The self-conceit of the time-form lies in the fact that for it, recollection must only be of its own finite determination; but as we saw before, this modesty hides a vanity, that it is beyond truth. But in remaining firmly lodged in thinking, in dealing with the matter itself, we can surrender this self conceit. By forgetting itself in transcending the finite, by annulling the time-form rather than repeating it, time appears as the necessity to “realize and reveal what is at first only inward (the in-itself being taken as what is inward) ,i.e. to vindicate it for spirit’s certainty of itself.” Finitude, therefore, is sustained by its own mediation. “The finite is not sublated by the infinite as by a power present outside it; its infinity consists rather in sublating itself” (Hegel, 2015, 116).

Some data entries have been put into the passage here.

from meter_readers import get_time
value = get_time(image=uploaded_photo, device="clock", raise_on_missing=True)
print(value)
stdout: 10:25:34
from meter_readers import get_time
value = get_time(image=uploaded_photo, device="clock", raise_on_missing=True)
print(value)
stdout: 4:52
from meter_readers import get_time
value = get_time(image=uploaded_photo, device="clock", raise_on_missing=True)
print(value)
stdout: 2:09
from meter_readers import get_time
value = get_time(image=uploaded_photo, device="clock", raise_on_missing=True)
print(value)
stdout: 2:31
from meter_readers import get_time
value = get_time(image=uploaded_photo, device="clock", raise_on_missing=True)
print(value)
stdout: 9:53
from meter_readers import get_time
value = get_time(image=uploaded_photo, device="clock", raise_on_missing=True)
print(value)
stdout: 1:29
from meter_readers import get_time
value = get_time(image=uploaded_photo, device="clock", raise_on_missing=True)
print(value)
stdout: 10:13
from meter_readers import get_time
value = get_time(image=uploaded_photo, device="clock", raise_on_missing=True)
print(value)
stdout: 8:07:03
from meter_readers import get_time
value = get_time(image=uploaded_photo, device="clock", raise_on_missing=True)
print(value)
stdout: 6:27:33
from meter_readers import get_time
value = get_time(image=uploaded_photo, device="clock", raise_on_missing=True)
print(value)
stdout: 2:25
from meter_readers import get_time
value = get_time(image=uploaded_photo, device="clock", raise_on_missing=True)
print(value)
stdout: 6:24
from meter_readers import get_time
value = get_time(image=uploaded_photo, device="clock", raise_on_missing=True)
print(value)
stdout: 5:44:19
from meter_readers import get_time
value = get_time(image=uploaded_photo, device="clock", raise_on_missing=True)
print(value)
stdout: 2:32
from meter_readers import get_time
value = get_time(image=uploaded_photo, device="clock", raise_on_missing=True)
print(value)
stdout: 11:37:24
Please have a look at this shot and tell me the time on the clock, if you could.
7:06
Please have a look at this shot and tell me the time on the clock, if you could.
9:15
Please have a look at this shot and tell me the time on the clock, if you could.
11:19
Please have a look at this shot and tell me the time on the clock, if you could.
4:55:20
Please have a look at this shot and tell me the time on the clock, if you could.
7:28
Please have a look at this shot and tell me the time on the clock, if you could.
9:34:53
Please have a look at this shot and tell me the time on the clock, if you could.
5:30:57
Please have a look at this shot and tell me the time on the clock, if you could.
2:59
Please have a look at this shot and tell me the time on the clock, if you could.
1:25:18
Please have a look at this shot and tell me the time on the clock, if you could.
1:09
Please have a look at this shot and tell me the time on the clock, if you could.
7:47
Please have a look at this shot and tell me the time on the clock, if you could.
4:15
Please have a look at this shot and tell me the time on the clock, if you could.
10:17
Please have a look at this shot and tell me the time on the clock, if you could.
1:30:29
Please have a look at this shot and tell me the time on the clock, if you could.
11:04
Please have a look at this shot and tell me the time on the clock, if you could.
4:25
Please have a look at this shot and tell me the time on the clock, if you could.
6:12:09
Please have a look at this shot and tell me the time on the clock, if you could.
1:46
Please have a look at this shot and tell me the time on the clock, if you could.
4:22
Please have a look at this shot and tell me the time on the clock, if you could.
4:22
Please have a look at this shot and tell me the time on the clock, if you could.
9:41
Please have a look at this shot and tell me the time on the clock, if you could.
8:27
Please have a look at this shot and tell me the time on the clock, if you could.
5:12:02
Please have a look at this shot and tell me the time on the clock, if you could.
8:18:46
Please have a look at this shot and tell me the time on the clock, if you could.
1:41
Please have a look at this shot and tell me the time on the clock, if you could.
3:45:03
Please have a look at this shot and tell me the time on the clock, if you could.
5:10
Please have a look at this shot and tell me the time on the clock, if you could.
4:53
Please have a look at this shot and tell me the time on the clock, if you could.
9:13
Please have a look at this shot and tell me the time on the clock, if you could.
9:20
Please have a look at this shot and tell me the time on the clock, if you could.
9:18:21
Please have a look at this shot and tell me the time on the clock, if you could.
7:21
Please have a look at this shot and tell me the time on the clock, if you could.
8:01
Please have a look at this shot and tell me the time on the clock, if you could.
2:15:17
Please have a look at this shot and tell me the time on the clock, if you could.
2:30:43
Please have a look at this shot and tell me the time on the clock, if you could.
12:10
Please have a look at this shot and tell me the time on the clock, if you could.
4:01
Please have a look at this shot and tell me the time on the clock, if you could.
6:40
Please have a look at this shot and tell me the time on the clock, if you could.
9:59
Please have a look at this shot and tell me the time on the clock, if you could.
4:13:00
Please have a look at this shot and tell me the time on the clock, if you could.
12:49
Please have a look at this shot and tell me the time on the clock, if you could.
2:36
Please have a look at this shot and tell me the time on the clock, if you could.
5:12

For Hegel, the matter of arrogance does not necessarily lie in the philosophical forgetting itself, but the peculiarity that does not allow consciousness to lose itself in its recollection. What is arrogant is the maintenance of a dissatisfaction, over concrete relationship with the negative aspects of existence, that we begin at the split, as the wound itself. It is only by being wounded, scarred, and scuffed up by the dialectical battle that we become worthy of philosophy. “We enjoy dignity by taking up residence in the content of knowledge, in what is substantial, and such dignity is quite the contrary of arrogance” (Hegel, 2008, p.14). Arrogance is not solved by imposing a “proper” beginning to thinking, a formal preparation, but by making oneself worthy of the matter at hand. The dignity of thinking universalizes its pattern of forgetting, transforming its time-form into concrete history of Spirit. This dignity allows consciousness to not only forget but forgive its past forms. Dignified thinking remains graceful in its forgetfulness, in tracing its steps backwards before making the leap over the abyssal ground.